▸ **Reading passage**:
════

Down and out in the drive-thru

During a recent trip to a fast-food restaurant's drive through, I was almost convinced I was appearing on the Candid Camera television show. A part of me still believes I will be receiving a call from the modern day version of Allen Funt.

I drove up to the restaurant to get lunch for the family. It was one of those national chain fast food places with the double drive through lanes, one to the right and one to the left. I chose the inside, left lane because there wasn't anyone in front of me. So I sat there as the right, outside lane was waited on. Then the second person in the right lane was waited on. I watched and listened as the third, fourth and fifth person in the right lane had their orders taken and pulled up to the window to pay. After the sixth person's order was taken I called into the restaurant and asked if there was a problem with the left hand order lane. The person answering the phone said they would check into it and hung up without giving me an answer. Thankfully after the ninth person's order was taken the intercom sprang to life and I was able to give them my order and pull up in line. I guess there may have been some technical glitch that was worked out after I called and made them aware of the issue.

════

▸ **Task 1**: Duplicate the records word for word, starting at the line containing "family: Cisticolidae" and ending at the last line of the records. Leave the pictures out of your copy.

Items listed in a dataset
════

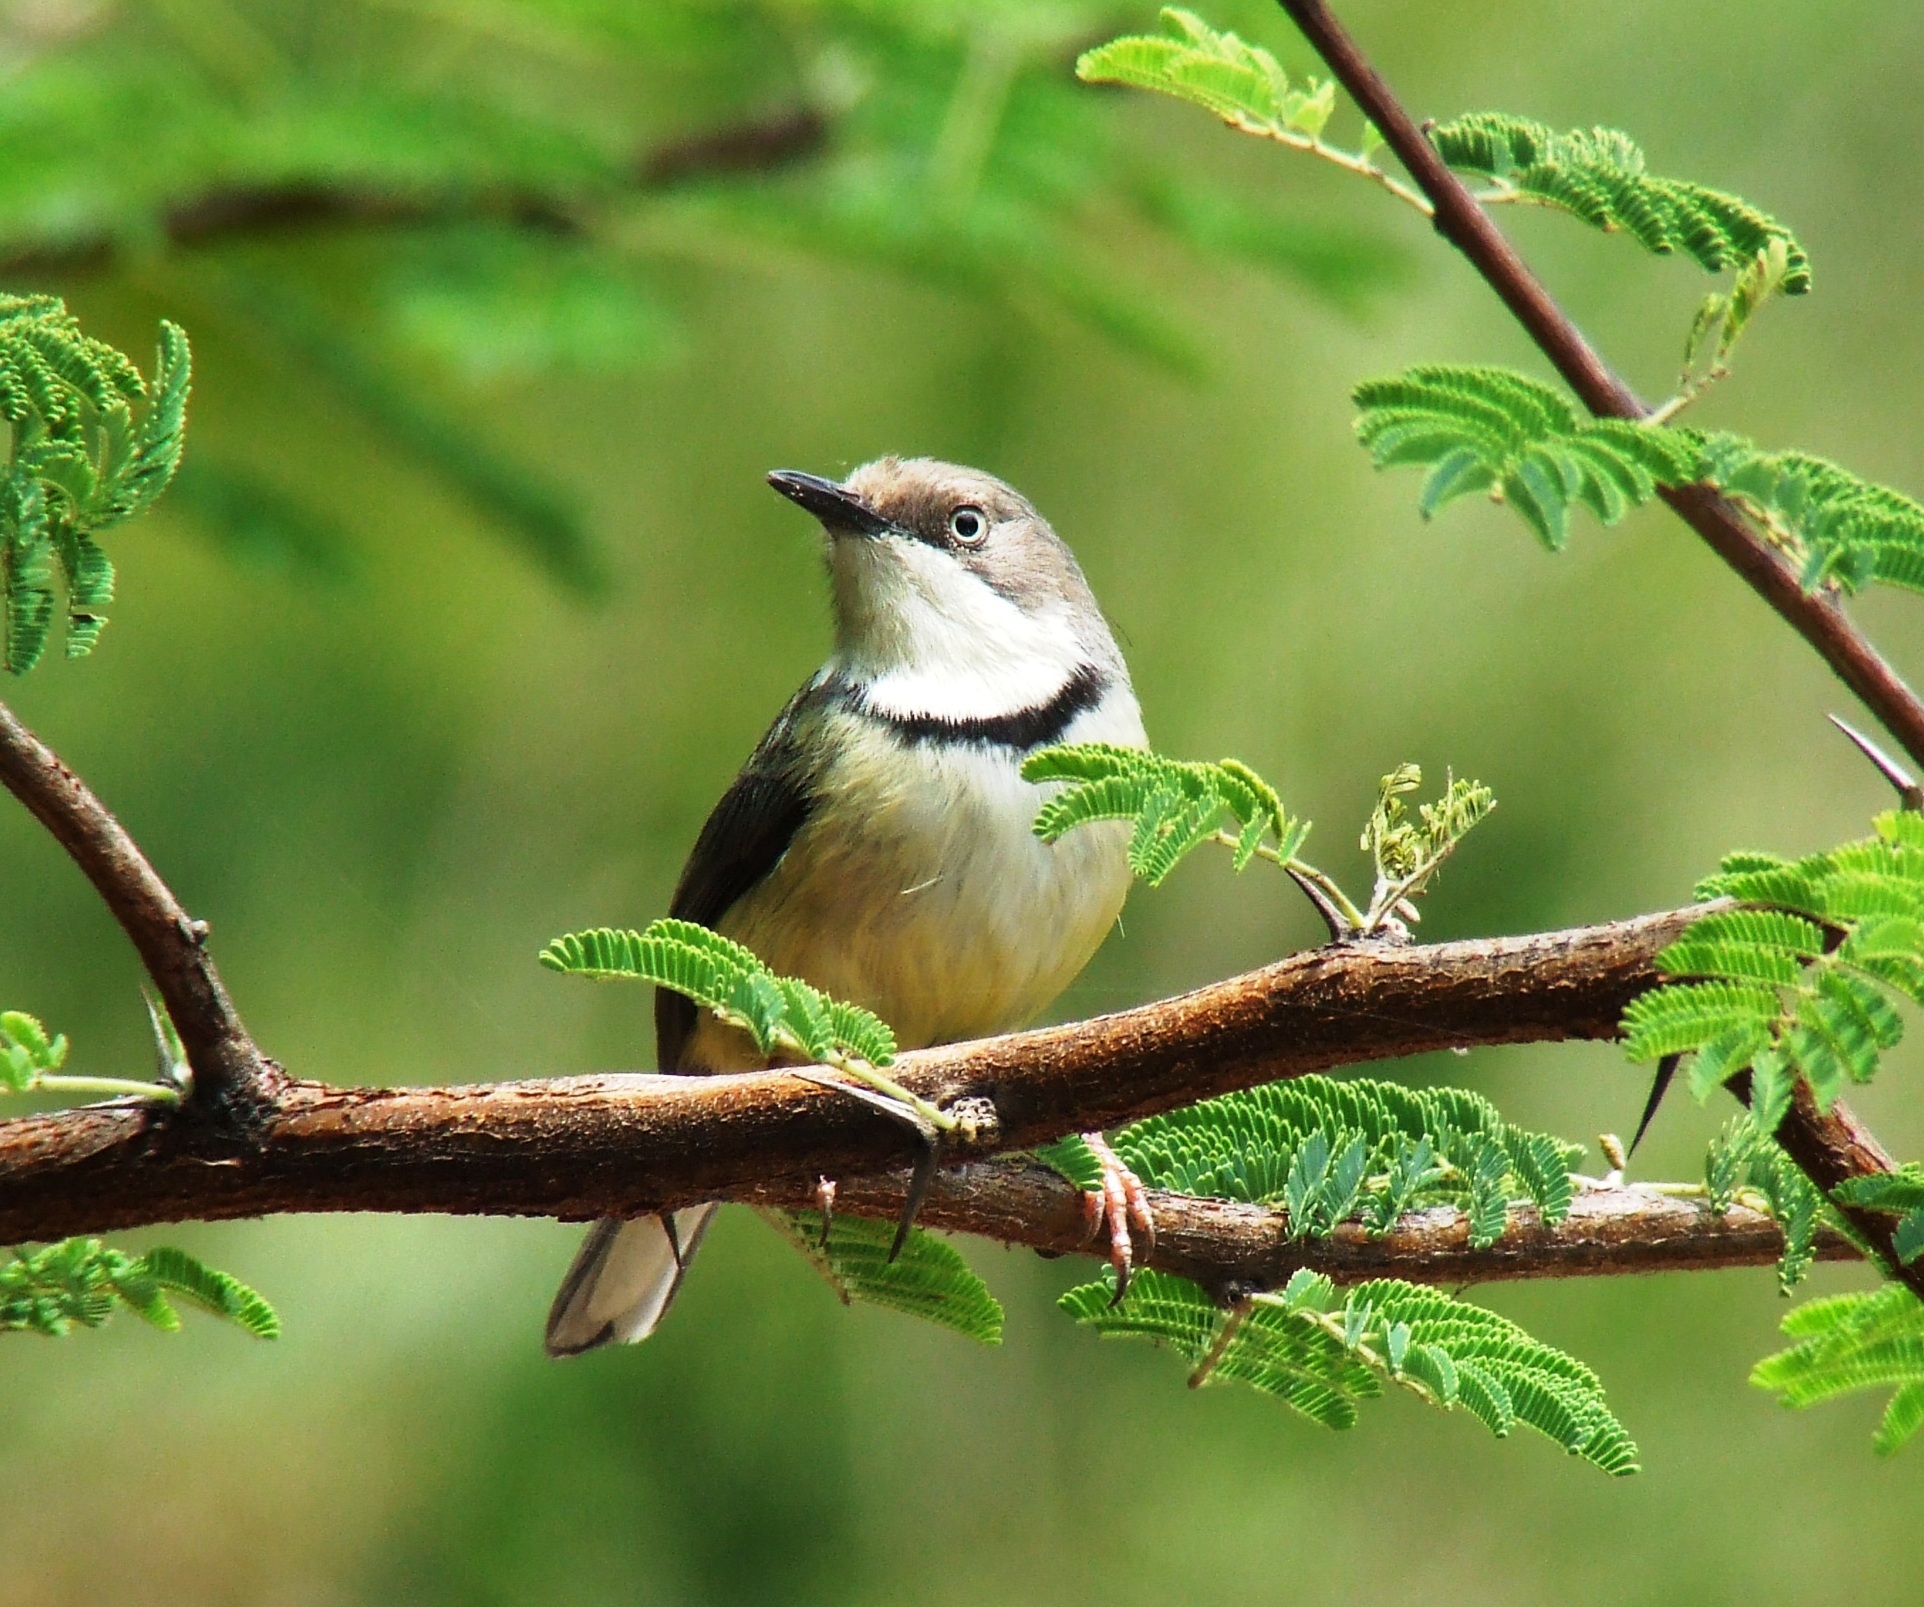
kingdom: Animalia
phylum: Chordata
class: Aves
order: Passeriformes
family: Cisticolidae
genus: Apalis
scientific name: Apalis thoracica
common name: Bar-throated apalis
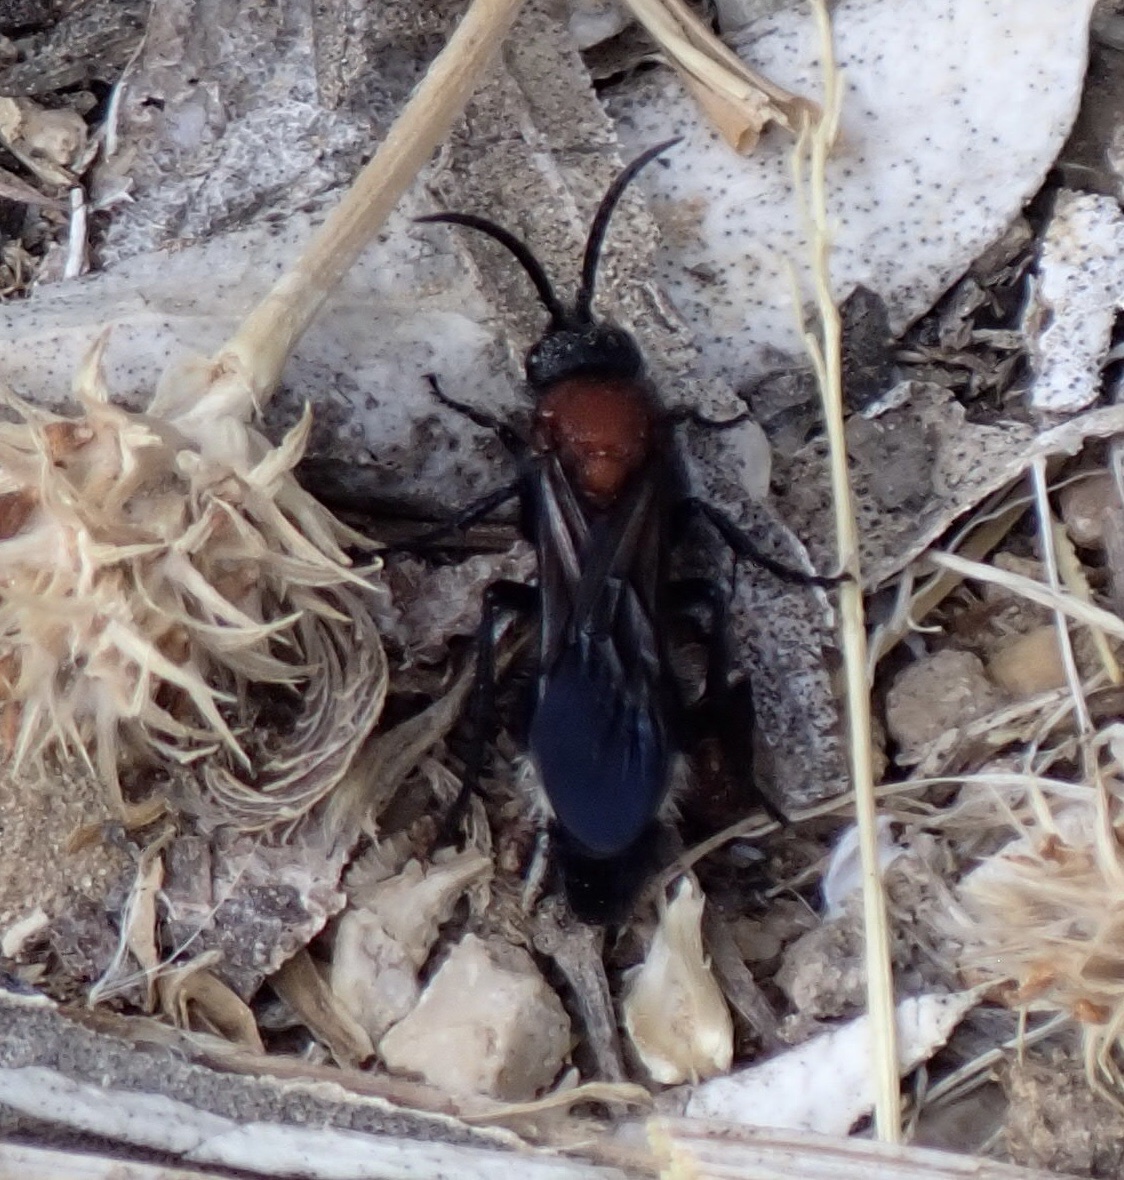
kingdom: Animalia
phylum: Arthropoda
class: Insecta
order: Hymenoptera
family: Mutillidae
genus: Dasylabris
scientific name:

════

▸ **Task 2**: List every ordinal word the drive-thru story uses to mark a person's place in the right lane.

▸ **Task output 1**:
family: Cisticolidae
genus: Apalis
scientific name: Apalis thoracica
common name: Bar-throated apalis
kingdom: Animalia
phylum: Arthropoda
class: Insecta
order: Hymenoptera
family: Mutillidae
genus: Dasylabris
scientific name:

▸ **Task output 2**: second, third, fourth, fifth, sixth, ninth